Regents approve NAU aquatic and tennis complex

Artist's rendering of the Center for Aquatics and Tennis
Artist's rendering of the Center for Aquatics and Tennis
This artist’s rendering offers a southeast view of the Center for Aquatics and Tennis, bordered by the Health and Learning Center at the right of the image.

The Arizona Board of Regents unanimously approved a proposal for a 120,000-square-foot Center for Aquatic and Tennis that will replace the 50,000-square-foot Wall Aquatic Center on Northern Arizona University’s Flagstaff campus.

The project, which still requires approval from the state Legislature’s Joint Committee on Capital Review, includes 90,000-square-feet for tennis courts along with a recreation field.

The regents OK’d the proposal during their meeting Thursday at Arizona State University.

The $47.5 million project would be funded by system revenue bonds and an existing fee funded by students on the Flagstaff campus. The current aquatic center closed briefly last year in response to life safety issues in the 30-year-old structure, including repairs to overhead lighting and electrical systems. The new structure also will help the university make strides toward Title IX compliance.

The Aquatic and Tennis Complex is expected to earn a “Silver” LEED rating from the U.S. Green Building Council and will be a significant upgrade to the existing 50,000-square-foot aquatic center for students, and NAU’s swimming, diving and tennis teams. The new facility will continue to host NCAA events and training activities for Olympic athletes from around the world.

The Lumberjack men’s and women’s tennis teams will gain six indoor and six outdoor courts on which to practice and hold matches, space that also will host student and community activities. NAU’s tennis teams currently practice in Sedona and hold matches in Phoenix.

The regents also approved a 50-year partnership between NAU and the Arboretum at Flagstaff to develop 10 acres of land for the Southwest Experimental Garden Array, a genetics-based research project that will provide scientists with feedback on ecological and evolutionary response to climate change.

The 10-garden system was initiated by a $4 million National Science Foundation grant in 2012. The project will provide NAU undergraduate and graduate students with hands-on training in science, ecology, genetics and engineering.

ABOR President Eileen Klein made a presentation regarding the universities’ tuition, fee and billing structures, emphasizing predictability for students. NAU President John Haeger reiterated the university’s strategic goal of offering accessibility and affordability around the state, including the university’s Pledge program as well as multiple options for students through NAU-Yuma, NAU-Yavapai, Extended Campuses and Personalized Learning.

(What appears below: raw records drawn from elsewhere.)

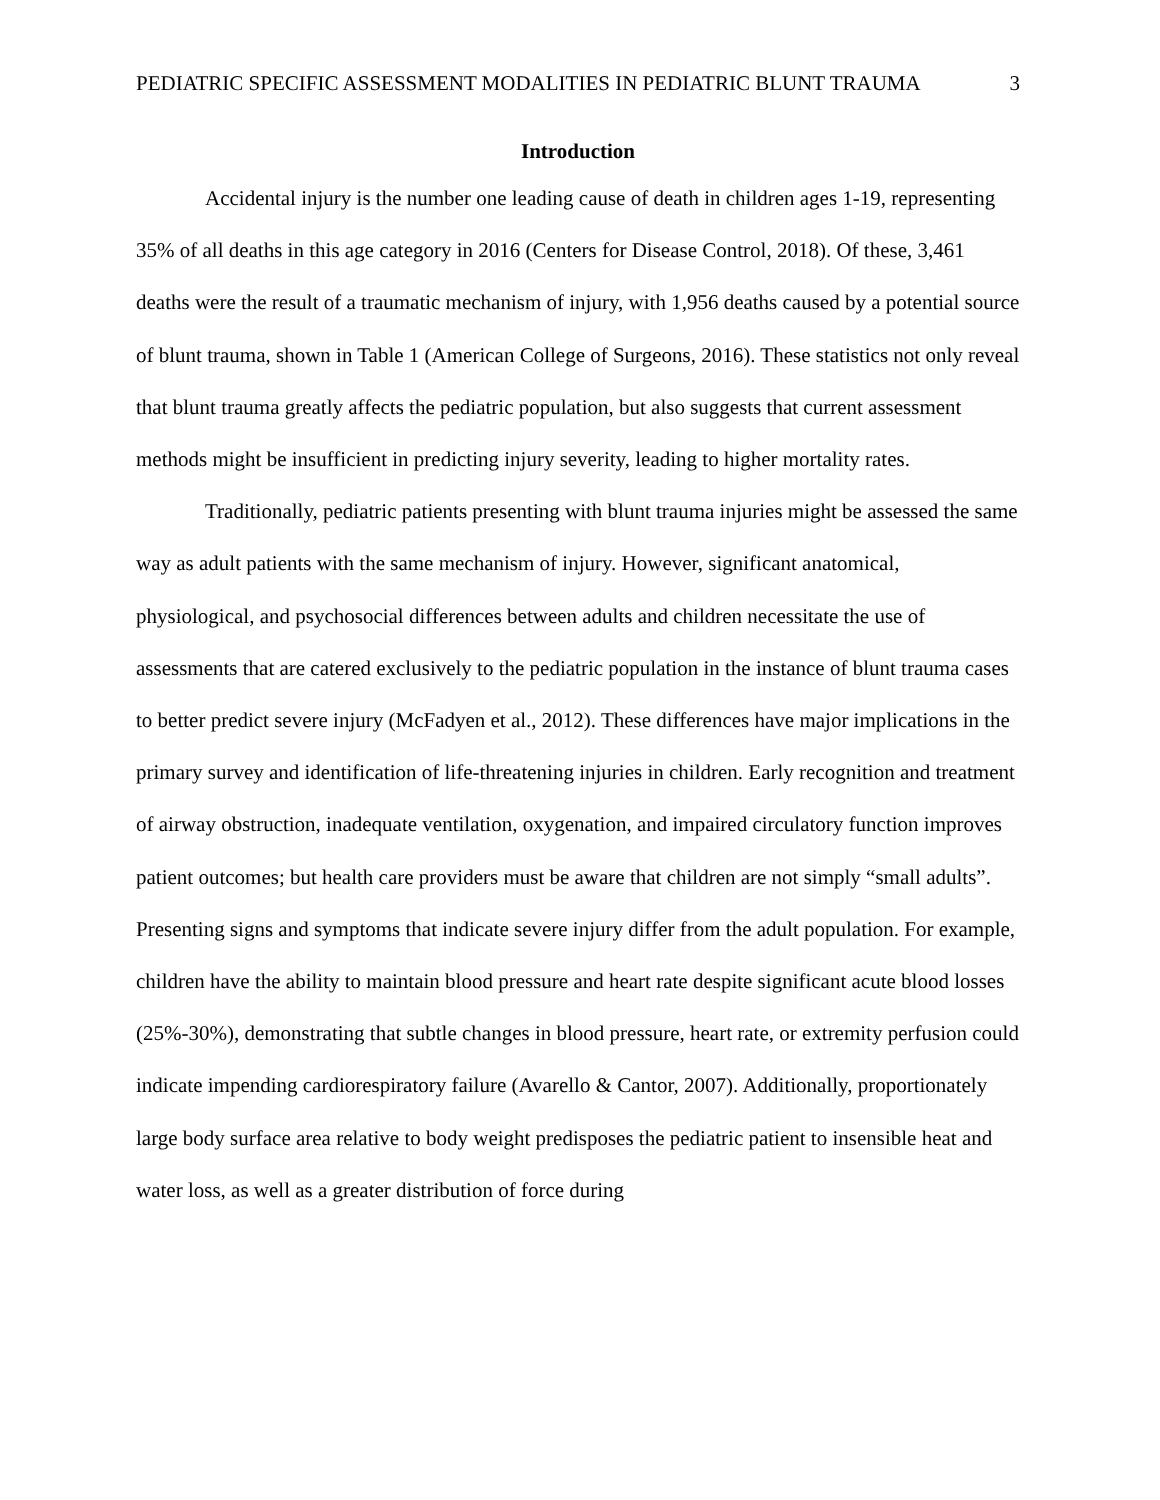PEDIATRIC SPECIFIC ASSESSMENT MODALITIES IN PEDIATRIC BLUNT TRAUMA 3
Introduction
Accidental injury is the number one leading cause of death in children ages 1-19, representing 35% of all deaths in this age category in 2016 (Centers for Disease Control, 2018). Of these, 3,461 deaths were the result of a traumatic mechanism of injury, with 1,956 deaths caused by a potential source of blunt trauma, shown in Table 1 (American College of Surgeons, 2016). These statistics not only reveal that blunt trauma greatly affects the pediatric population, but also suggests that current assessment methods might be insufficient in predicting injury severity, leading to higher mortality rates.
Traditionally, pediatric patients presenting with blunt trauma injuries might be assessed the same way as adult patients with the same mechanism of injury. However, significant anatomical, physiological, and psychosocial differences between adults and children necessitate the use of assessments that are catered exclusively to the pediatric population in the instance of blunt trauma cases to better predict severe injury (McFadyen et al., 2012). These differences have major implications in the primary survey and identification of life-threatening injuries in children. Early recognition and treatment of airway obstruction, inadequate ventilation, oxygenation, and impaired circulatory function improves patient outcomes; but health care providers must be aware that children are not simply “small adults”. Presenting signs and symptoms that indicate severe injury differ from the adult population. For example, children have the ability to maintain blood pressure and heart rate despite significant acute blood losses (25%-30%), demonstrating that subtle changes in blood pressure, heart rate, or extremity perfusion could indicate impending cardiorespiratory failure (Avarello & Cantor, 2007). Additionally, proportionately large body surface area relative to body weight predisposes the pediatric patient to insensible heat and water loss, as well as a greater distribution of force during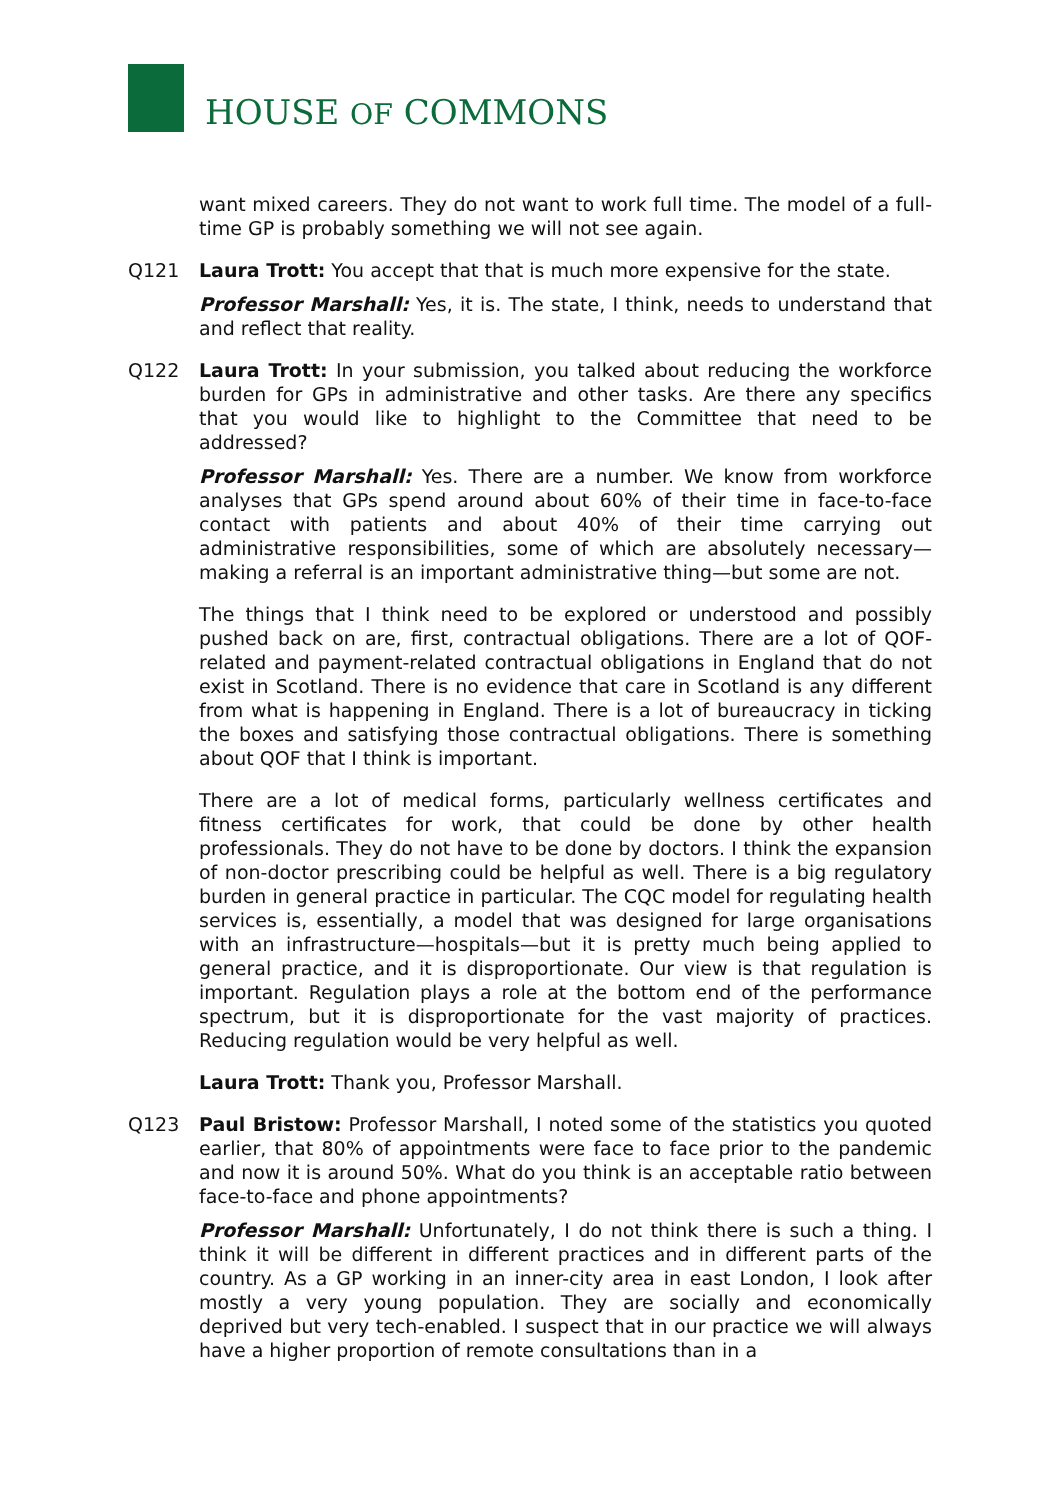HOUSE OF COMMONS
want mixed careers. They do not want to work full time. The model of a full-time GP is probably something we will not see again.
Q121 Laura Trott: You accept that that is much more expensive for the state.
Professor Marshall: Yes, it is. The state, I think, needs to understand that and reflect that reality.
Q122 Laura Trott: In your submission, you talked about reducing the workforce burden for GPs in administrative and other tasks. Are there any specifics that you would like to highlight to the Committee that need to be addressed?
Professor Marshall: Yes. There are a number. We know from workforce analyses that GPs spend around about 60% of their time in face-to-face contact with patients and about 40% of their time carrying out administrative responsibilities, some of which are absolutely necessary—making a referral is an important administrative thing—but some are not.
The things that I think need to be explored or understood and possibly pushed back on are, first, contractual obligations. There are a lot of QOF-related and payment-related contractual obligations in England that do not exist in Scotland. There is no evidence that care in Scotland is any different from what is happening in England. There is a lot of bureaucracy in ticking the boxes and satisfying those contractual obligations. There is something about QOF that I think is important.
There are a lot of medical forms, particularly wellness certificates and fitness certificates for work, that could be done by other health professionals. They do not have to be done by doctors. I think the expansion of non-doctor prescribing could be helpful as well. There is a big regulatory burden in general practice in particular. The CQC model for regulating health services is, essentially, a model that was designed for large organisations with an infrastructure—hospitals—but it is pretty much being applied to general practice, and it is disproportionate. Our view is that regulation is important. Regulation plays a role at the bottom end of the performance spectrum, but it is disproportionate for the vast majority of practices. Reducing regulation would be very helpful as well.
Laura Trott: Thank you, Professor Marshall.
Q123 Paul Bristow: Professor Marshall, I noted some of the statistics you quoted earlier, that 80% of appointments were face to face prior to the pandemic and now it is around 50%. What do you think is an acceptable ratio between face-to-face and phone appointments?
Professor Marshall: Unfortunately, I do not think there is such a thing. I think it will be different in different practices and in different parts of the country. As a GP working in an inner-city area in east London, I look after mostly a very young population. They are socially and economically deprived but very tech-enabled. I suspect that in our practice we will always have a higher proportion of remote consultations than in a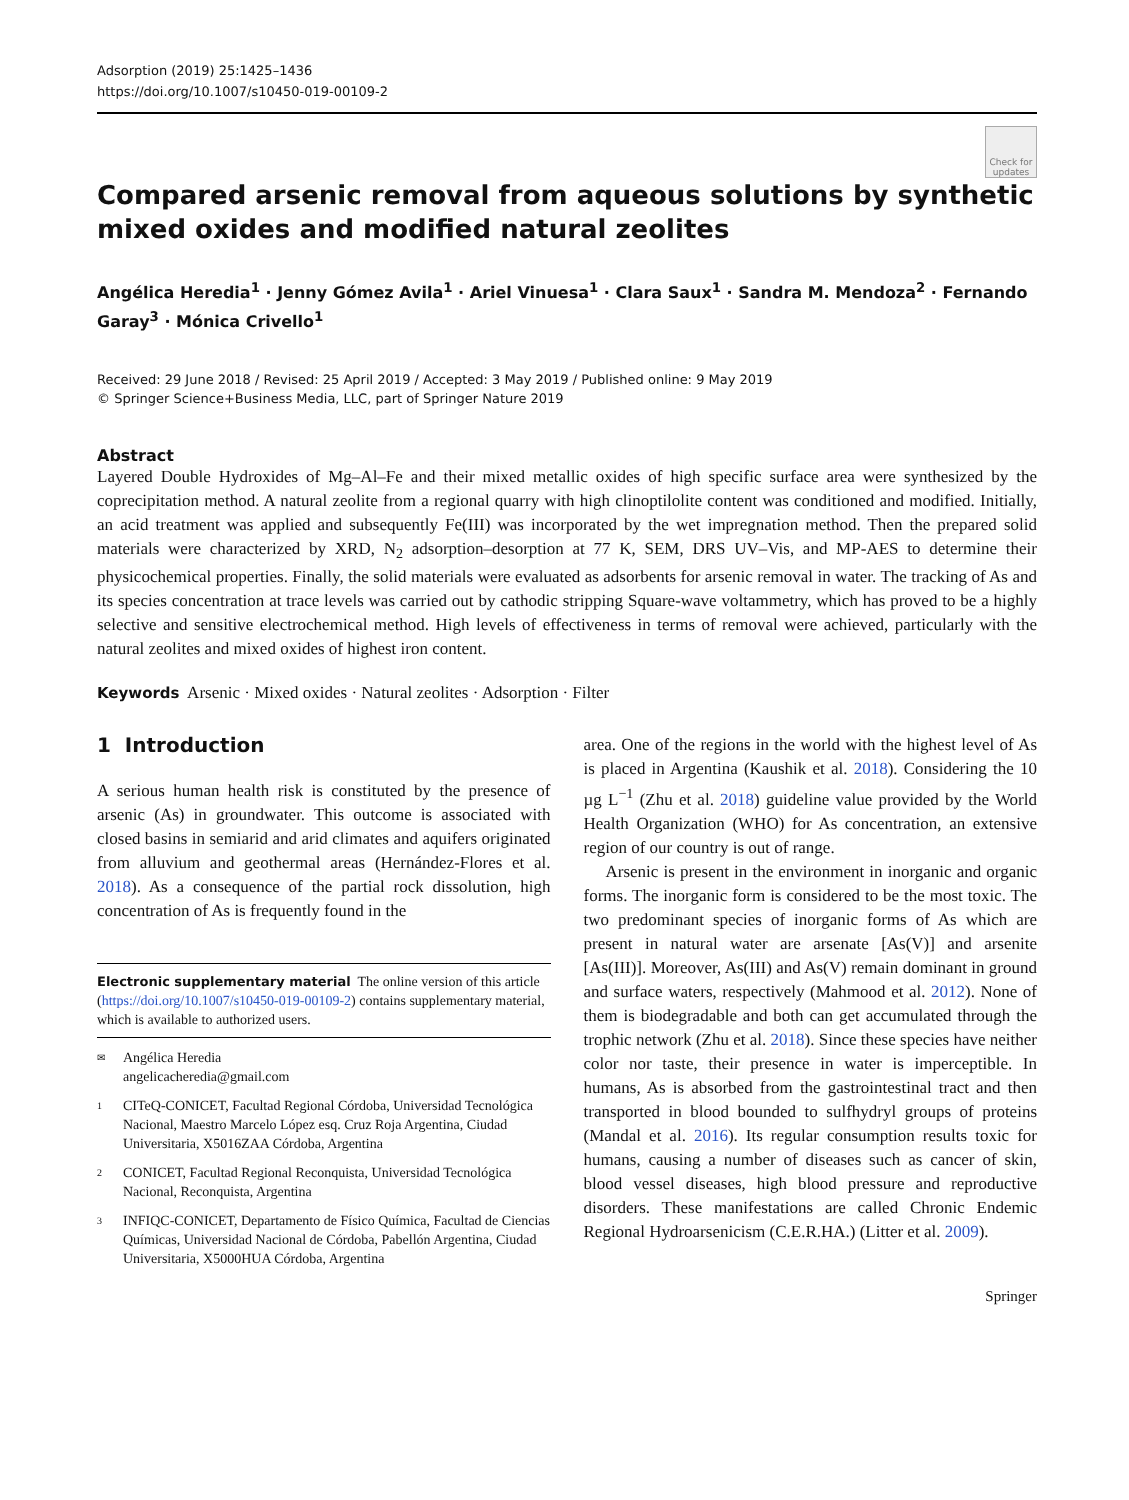Adsorption (2019) 25:1425–1436
https://doi.org/10.1007/s10450-019-00109-2
Check for updates
Compared arsenic removal from aqueous solutions by synthetic mixed oxides and modified natural zeolites
Angélica Heredia<sup>1</sup> · Jenny Gómez Avila<sup>1</sup> · Ariel Vinuesa<sup>1</sup> · Clara Saux<sup>1</sup> · Sandra M. Mendoza<sup>2</sup> · Fernando Garay<sup>3</sup> · Mónica Crivello<sup>1</sup>
Received: 29 June 2018 / Revised: 25 April 2019 / Accepted: 3 May 2019 / Published online: 9 May 2019
© Springer Science+Business Media, LLC, part of Springer Nature 2019
Abstract
Layered Double Hydroxides of Mg–Al–Fe and their mixed metallic oxides of high specific surface area were synthesized by the coprecipitation method. A natural zeolite from a regional quarry with high clinoptilolite content was conditioned and modified. Initially, an acid treatment was applied and subsequently Fe(III) was incorporated by the wet impregnation method. Then the prepared solid materials were characterized by XRD, N<sub>2</sub> adsorption–desorption at 77 K, SEM, DRS UV–Vis, and MP-AES to determine their physicochemical properties. Finally, the solid materials were evaluated as adsorbents for arsenic removal in water. The tracking of As and its species concentration at trace levels was carried out by cathodic stripping Square-wave voltammetry, which has proved to be a highly selective and sensitive electrochemical method. High levels of effectiveness in terms of removal were achieved, particularly with the natural zeolites and mixed oxides of highest iron content.
Keywords Arsenic · Mixed oxides · Natural zeolites · Adsorption · Filter
1 Introduction
A serious human health risk is constituted by the presence of arsenic (As) in groundwater. This outcome is associated with closed basins in semiarid and arid climates and aquifers originated from alluvium and geothermal areas (Hernández-Flores et al. 2018). As a consequence of the partial rock dissolution, high concentration of As is frequently found in the
Electronic supplementary material The online version of this article (https://doi.org/10.1007/s10450-019-00109-2) contains supplementary material, which is available to authorized users.
✉
Angélica Heredia
angelicacheredia@gmail.com
1
CITeQ-CONICET, Facultad Regional Córdoba, Universidad Tecnológica Nacional, Maestro Marcelo López esq. Cruz Roja Argentina, Ciudad Universitaria, X5016ZAA Córdoba, Argentina
2
CONICET, Facultad Regional Reconquista, Universidad Tecnológica Nacional, Reconquista, Argentina
3
INFIQC-CONICET, Departamento de Físico Química, Facultad de Ciencias Químicas, Universidad Nacional de Córdoba, Pabellón Argentina, Ciudad Universitaria, X5000HUA Córdoba, Argentina
area. One of the regions in the world with the highest level of As is placed in Argentina (Kaushik et al. 2018). Considering the 10 µg L<sup>−1</sup> (Zhu et al. 2018) guideline value provided by the World Health Organization (WHO) for As concentration, an extensive region of our country is out of range.
Arsenic is present in the environment in inorganic and organic forms. The inorganic form is considered to be the most toxic. The two predominant species of inorganic forms of As which are present in natural water are arsenate [As(V)] and arsenite [As(III)]. Moreover, As(III) and As(V) remain dominant in ground and surface waters, respectively (Mahmood et al. 2012). None of them is biodegradable and both can get accumulated through the trophic network (Zhu et al. 2018). Since these species have neither color nor taste, their presence in water is imperceptible. In humans, As is absorbed from the gastrointestinal tract and then transported in blood bounded to sulfhydryl groups of proteins (Mandal et al. 2016). Its regular consumption results toxic for humans, causing a number of diseases such as cancer of skin, blood vessel diseases, high blood pressure and reproductive disorders. These manifestations are called Chronic Endemic Regional Hydroarsenicism (C.E.R.HA.) (Litter et al. 2009).
Springer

Public discussions regarding tuition and fees will be scheduled in the coming months. The regents will vote on tuition and mandatory fees at the next scheduled meeting set for April 3 and 4 at the University of Arizona.

The regents also unveiled the development of a research website designed to improve collaboration among researchers and private industry. The Elsevier’s SciVal Experts is an online database created in partnership with the Arizona Commerce Authority, providing real-time research NAU, ASU and UA and to the teams of experts who are leading the initiatives. The site is meant to attract research dollars and help boost the state’s economy.